The plots above show the poor performance of k-means clustering. Next, we apply DBScan clustering to the datasets. DBScan can discover clusters of arbitrary shape. It is deterministic, but it is sensitive to the order of the data and the parameters.

In [None]:
from sklearn import cluster
import pandas as pd
from sklearn.cluster import DBSCAN

eps=
min_samples=

db1 = DBSCAN(eps=eps, min_samples=min_samples).fit(data1)

core_samples_mask = np.zeros_like(db1.labels_, dtype=bool)
core_samples_mask[db1.core_sample_indices_] = True

labels1 = pd.DataFrame(db1.labels_,columns=['Cluster ID'])
result1 = pd.concat((data1,labels1), axis=1)

db2 = DBSCAN(eps=eps, min_samples=min_samples).fit(data2)

core_samples_mask = np.zeros_like(db2.labels_, dtype=bool)
core_samples_mask[db2.core_sample_indices_] = True

labels2 = pd.DataFrame(db2.labels_,columns=['Cluster ID'])
result2 = pd.concat((data2,labels2), axis=1)

fig, (ax1,ax2) = plt.subplots(nrows=1, ncols=2, figsize=(12,5))
result1.plot.scatter(x='x',y='y',c='Cluster ID',colormap='jet',ax=ax1)
ax1.set_title('DBScan Clustering')
result2.plot.scatter(x='x',y='y',c='Cluster ID',colormap='jet',ax=ax2)
ax2.set_title('DBScan Clustering')

## But DBScan is sensitive to order

In [None]:
from sklearn import cluster
import pandas as pd
from sklearn.cluster import DBSCAN

from sklearn.utils import shuffle
data1 = shuffle(data1)
data2 = shuffle(data2)

data1.head()

In [None]:
db1 = DBSCAN(eps=eps, min_samples=min_samples).fit(data1)
core_samples_mask = np.zeros_like(db1.labels_, dtype=bool)
core_samples_mask[db1.core_sample_indices_] = True
labels1 = pd.DataFrame(db1.labels_,columns=['Cluster ID'])
result1 = pd.concat((data1,labels1), axis=1)


db2 = DBSCAN(eps=eps, min_samples=min_samples).fit(data2)
core_samples_mask = np.zeros_like(db2.labels_, dtype=bool)
core_samples_mask[db2.core_sample_indices_] = True
labels2 = pd.DataFrame(db2.labels_,columns=['Cluster ID'])
result2 = pd.concat((data2,labels2), axis=1)

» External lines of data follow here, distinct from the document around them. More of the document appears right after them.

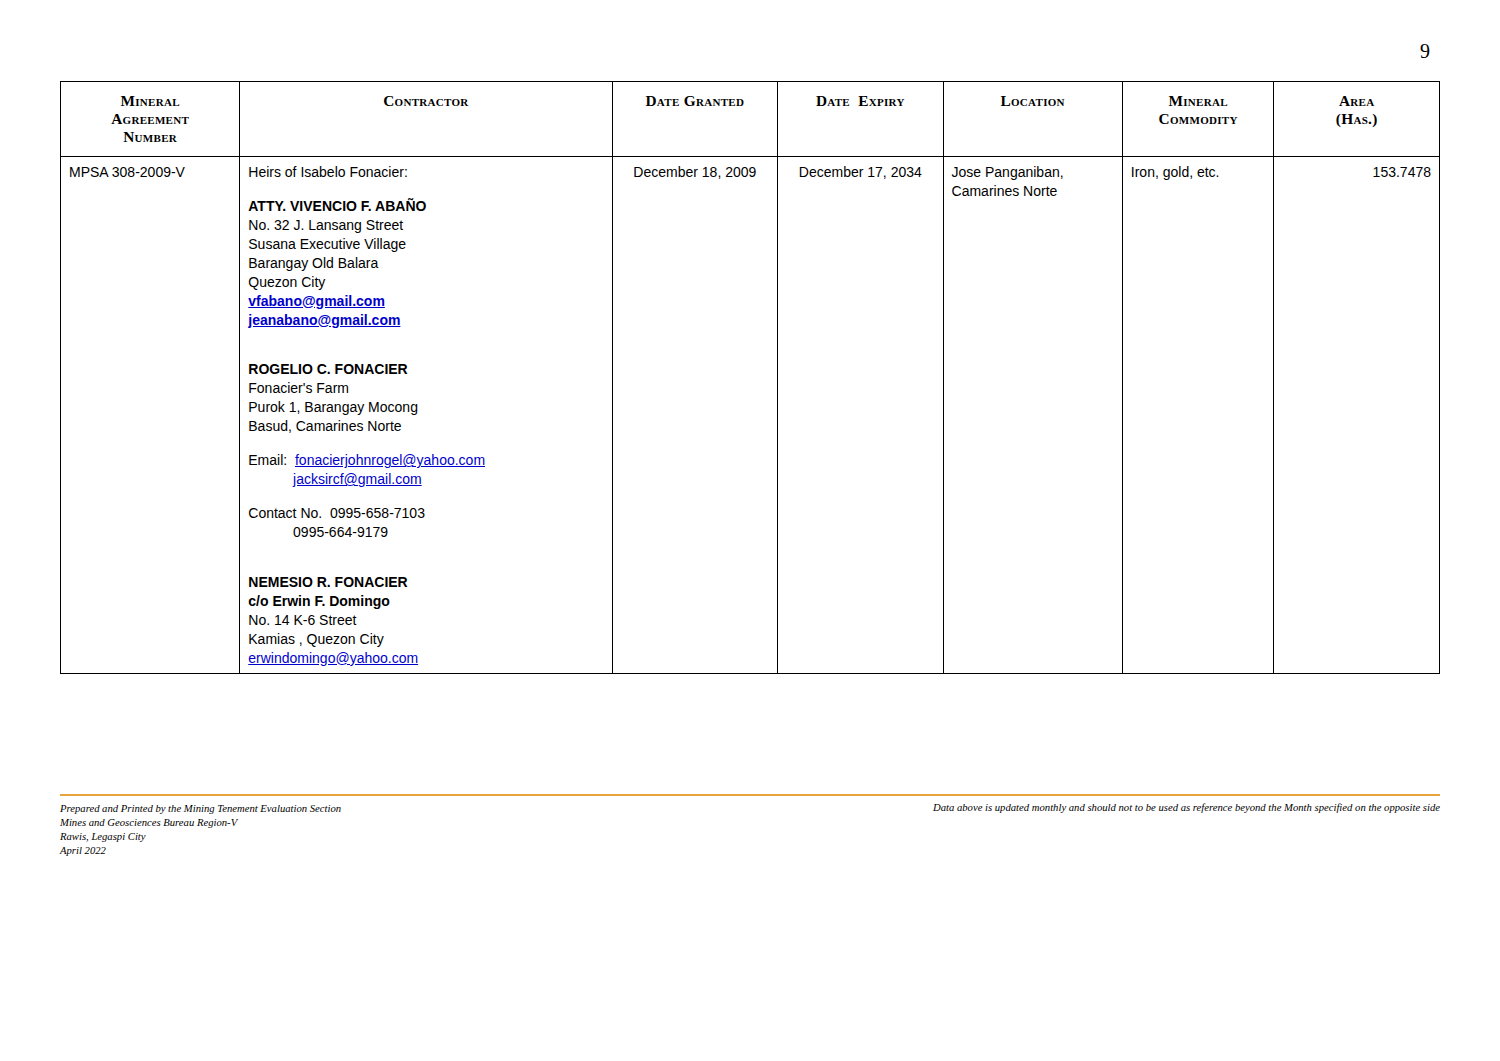9
| Mineral Agreement Number | Contractor | Date Granted | Date Expiry | Location | Mineral Commodity | Area (Has.) |
| --- | --- | --- | --- | --- | --- | --- |
| MPSA 308-2009-V | Heirs of Isabelo Fonacier: ATTY. VIVENCIO F. ABAÑO No. 32 J. Lansang Street Susana Executive Village Barangay Old Balara Quezon City vfabano@gmail.com jeanabano@gmail.com ROGELIO C. FONACIER Fonacier's Farm Purok 1, Barangay Mocong Basud, Camarines Norte Email: fonacierjohnrogel@yahoo.com jacksircf@gmail.com Contact No. 0995-658-7103 0995-664-9179 NEMESIO R. FONACIER c/o Erwin F. Domingo No. 14 K-6 Street Kamias , Quezon City erwindomingo@yahoo.com | December 18, 2009 | December 17, 2034 | Jose Panganiban, Camarines Norte | Iron, gold, etc. | 153.7478 |
Prepared and Printed by the Mining Tenement Evaluation Section
Mines and Geosciences Bureau Region-V
Rawis, Legaspi City
April 2022
Data above is updated monthly and should not to be used as reference beyond the Month specified on the opposite side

fig, (ax1,ax2) = plt.subplots(nrows=1, ncols=2, figsize=(12,5))
result1.plot.scatter(x='x',y='y',c='Cluster ID',colormap='jet',ax=ax1)
ax1.set_title('DBScan Clustering')
result2.plot.scatter(x='x',y='y',c='Cluster ID',colormap='jet',ax=ax2)
ax2.set_title('DBScan Clustering')

## 8.5 Summary

This tutorial illustrates examples of using different Python's implementation of clustering algorithms. Algorithms such as k-means, spectral clustering, and DBScan are designed to create disjoint partitions of the data whereas the single-link, complete-link, and group average algorithms are designed to generate a hierarchy of cluster partitions.

References:
[1] George Karypis, Eui-Hong Han, and Vipin Kumar. CHAMELEON: A Hierarchical Clustering Algorithm Using Dynamic Modeling. IEEE Computer 32(8): 68-75, 1999.